(Collected data)
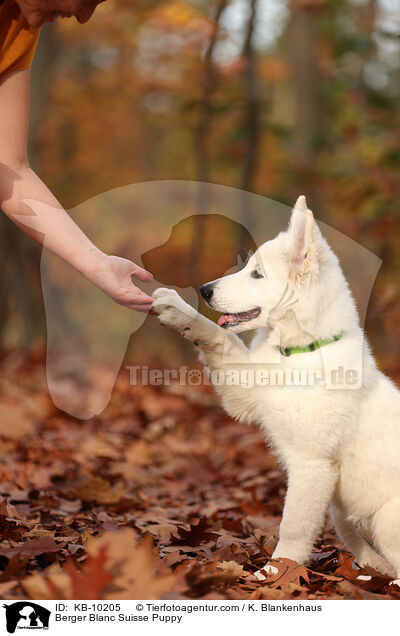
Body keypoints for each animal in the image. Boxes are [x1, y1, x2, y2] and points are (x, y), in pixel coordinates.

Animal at [152, 198, 400, 580]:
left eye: (257, 274)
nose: (206, 290)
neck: (300, 351)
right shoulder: (249, 389)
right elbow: (220, 336)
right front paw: (179, 311)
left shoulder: (312, 464)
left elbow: (293, 527)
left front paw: (272, 575)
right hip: (342, 513)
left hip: (387, 519)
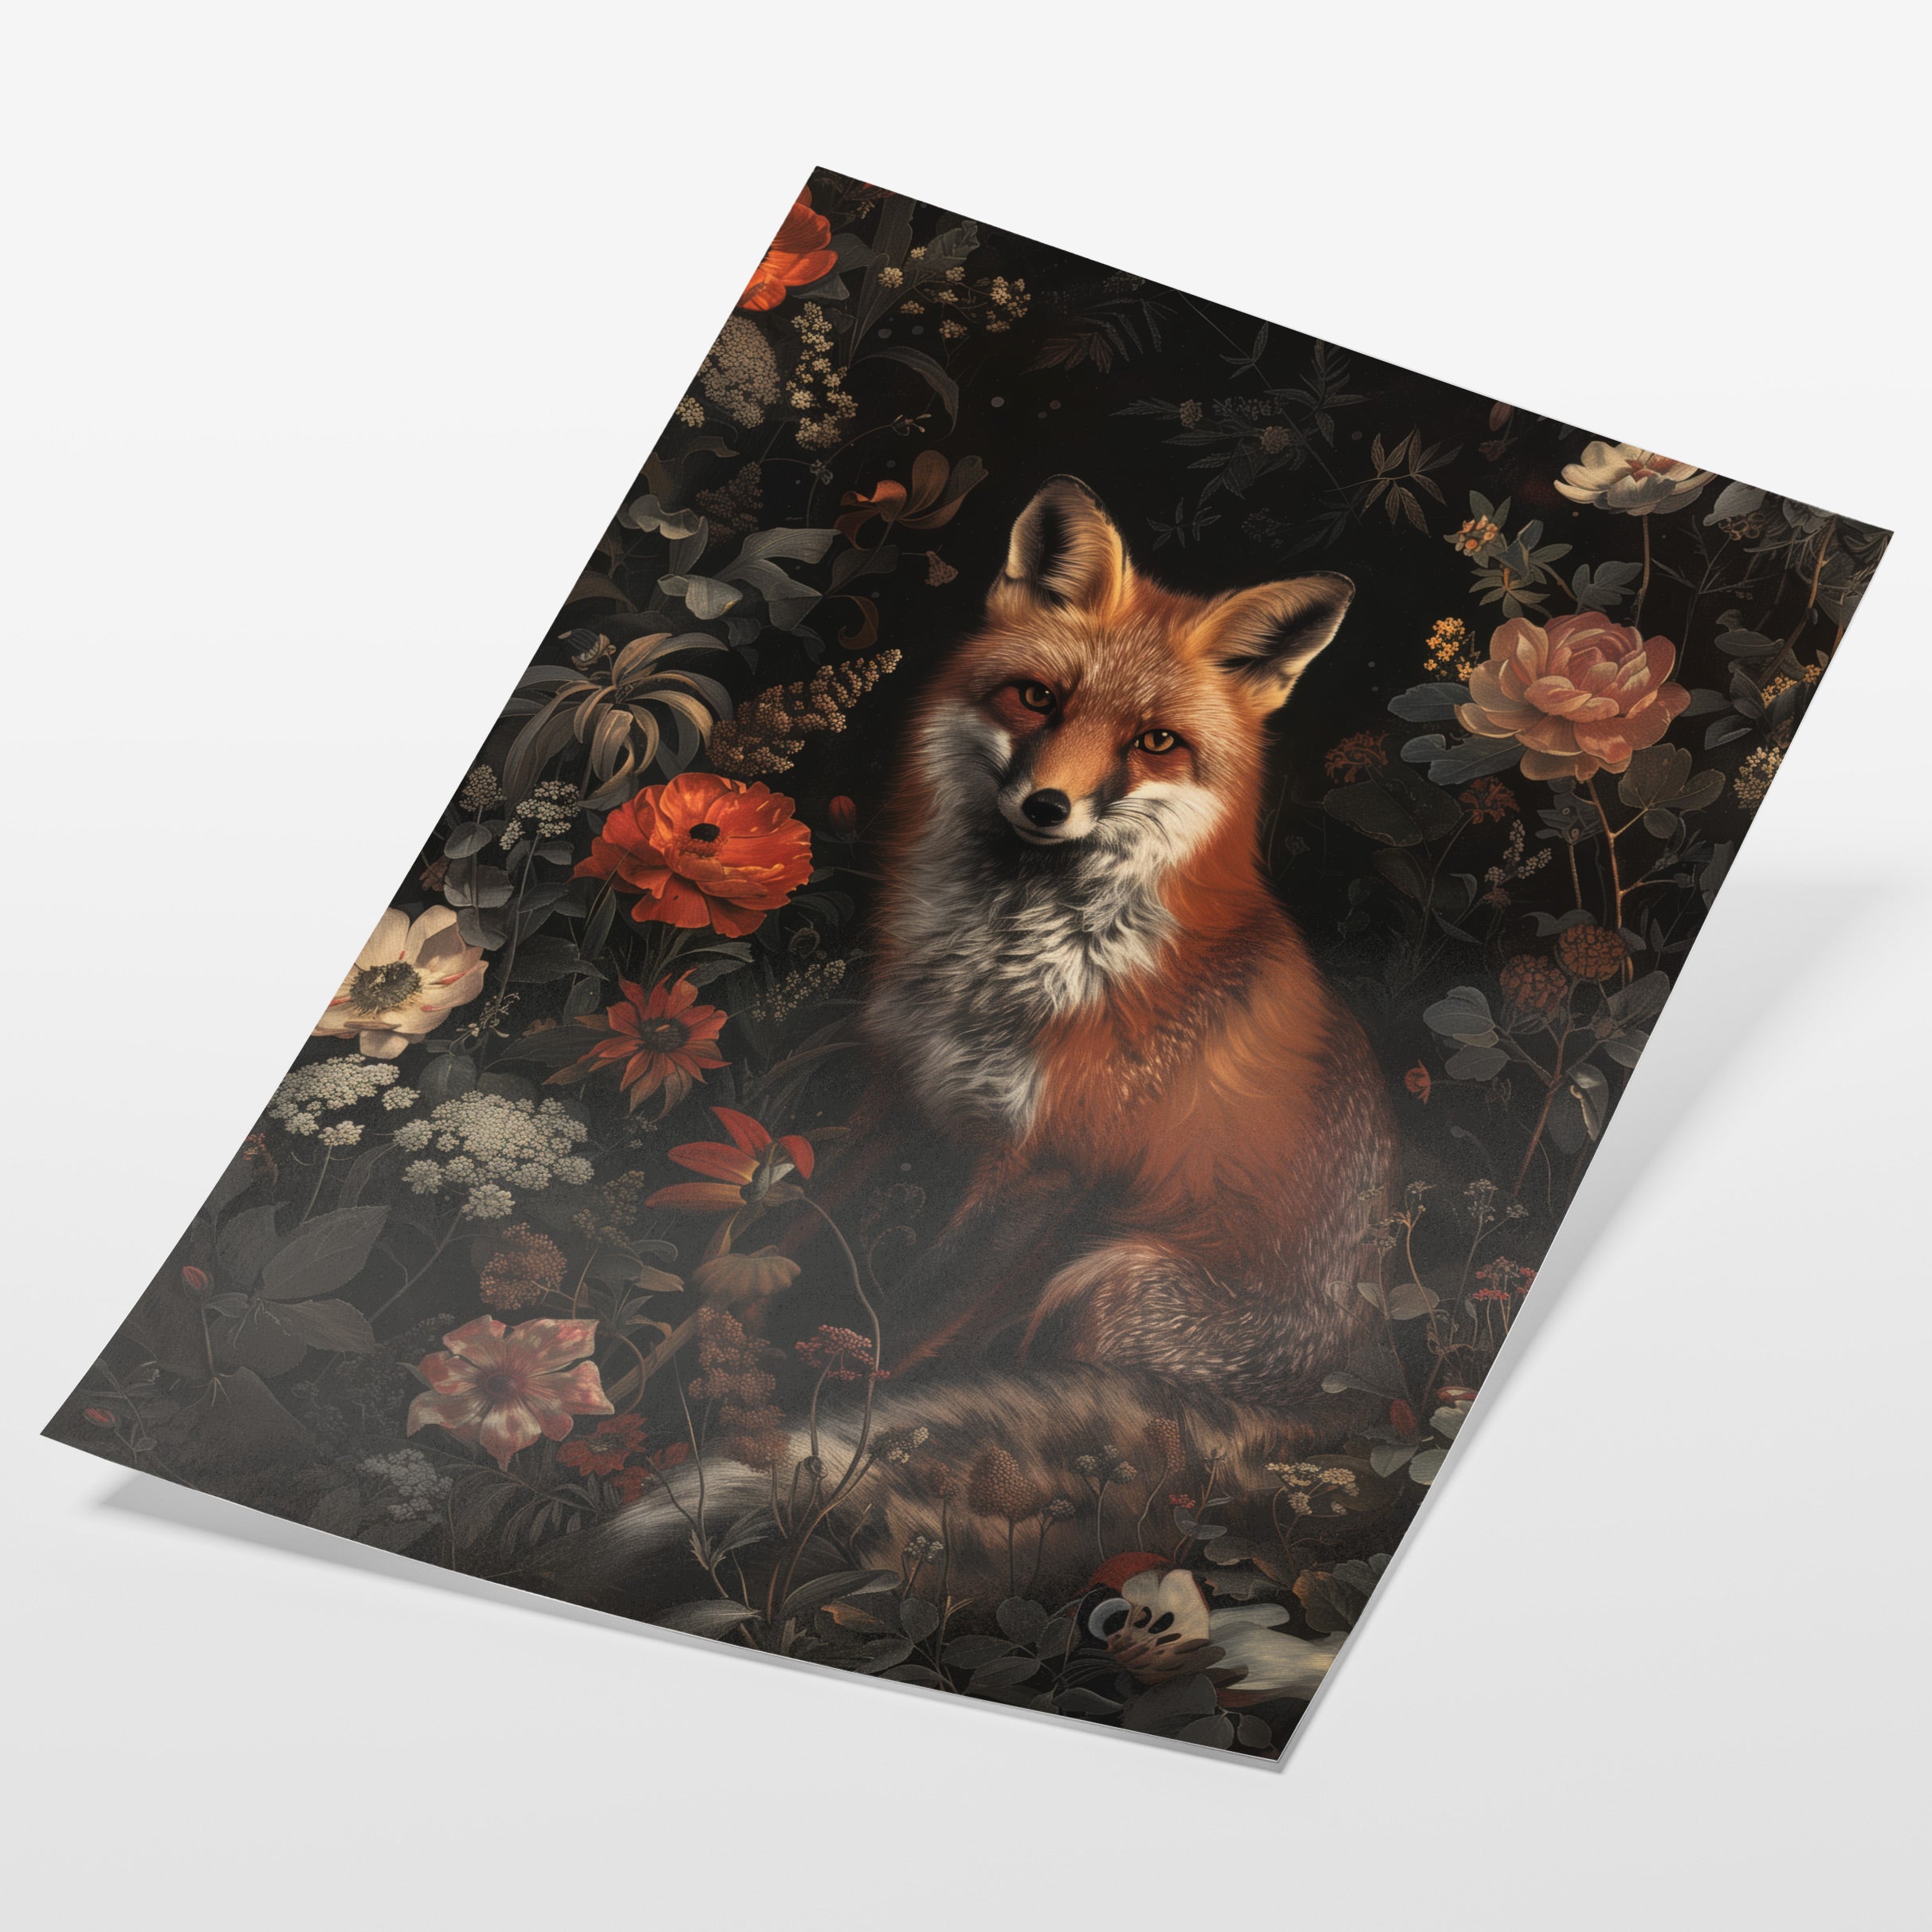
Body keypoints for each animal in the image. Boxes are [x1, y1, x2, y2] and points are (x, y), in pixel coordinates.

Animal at [555, 477, 1394, 1633]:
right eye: (1037, 698)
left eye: (1156, 742)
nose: (1049, 806)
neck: (1004, 969)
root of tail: (1363, 1405)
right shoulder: (893, 1100)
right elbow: (757, 1273)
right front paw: (638, 1399)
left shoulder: (1043, 1172)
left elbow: (896, 1341)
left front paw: (798, 1453)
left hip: (1107, 1283)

## Task to complete
In the entries above, find the line holding "right elbow: (220, 336)" and the line holding "left hip: (387, 519)", then retype exactly those two lines and every line between them, and nothing else.

## Response to this exercise
right elbow: (220, 336)
right front paw: (179, 311)
left shoulder: (312, 464)
left elbow: (293, 527)
left front paw: (272, 575)
right hip: (342, 513)
left hip: (387, 519)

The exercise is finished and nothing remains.